The UK economy is likely to shrink by 10.2% this year in the wake of the coronavirus, according to new analysis by the International Monetary Fund (IMF).
The leading global organisation’s forecast suggests the pandemic will hit Britain’s economy much harder than much of the rest of the world.
Its World Economic Outlook on Wednesday forecasts a 4.9% decline in global output this year, in a far steeper downturn than the Great Depression of the 1930s. It had previously predicted a 3% decline in April.
“The COVID-19 pandemic has had a more negative impact on activity in the first half of 2020 than anticipated, and the recovery is projected to be more gradual than previously forecast,” the IMF report reads.
The IMF said consumption and services dropped beyond expectations and described the hit to the global labour market as “catastrophic.” The economic impact is particularly “acute” on low-income households worldwide, threatening global progress in tackling extreme poverty since the 1990s, the report added.
Britain’s firms, workers and tax receipts appear set to suffer a greater hit than other advanced economies, which are predicted to see GDP slide by 8% on average.
The #WEO projections imply a cumulative loss to the global from the pandemic crisis of over $12 trillion economy over 2020 and 2021. Read the #IMFBlog on the latest #WEO https://t.co/fqM8iURHFv pic.twitter.com/0D5eSzZe7l— IMF (@IMFNews) June 24, 2020
The UK has already seen unemployment levels leap.
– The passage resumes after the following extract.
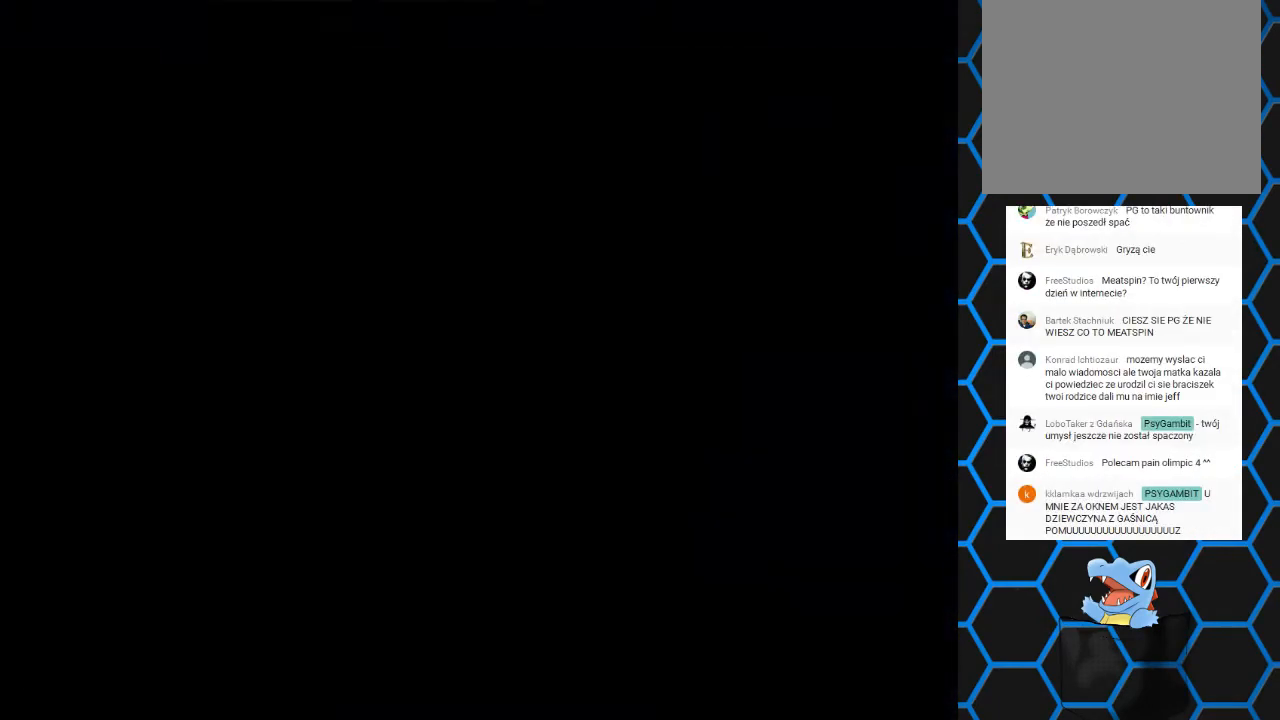
{"buttons": ["DPAD_LEFT"], "events": [[500, "DPAD_LEFT", "down"]]}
Almost one in three workers has been furloughed with the UK government footing the bill for paid leave as firms’ activity has collapsed during lockdown.
The UK projection is worse than for Germany (-7.8%), Japan (-5.8%) and the USA (-8%), but better than France (-12.5%), Italy and Spain (-12.8%).
Global recovery is expected next year, though at a slower pace than previously forecast and the body warns there is more uncertainty than usual over its predictions. Global growth is estimated at 5.4% in 2021.
The IMF said growth even in economies with declining infection rates would be held back by persistent social distancing, “scarring” damage from the lockdown and lower productivity from greater workplace safety measures.
The forecast also assumes that financial conditions will not deteriorate, noting that the rebound in financial market sentiment since March “appears disconnected” from underlying economic prospects.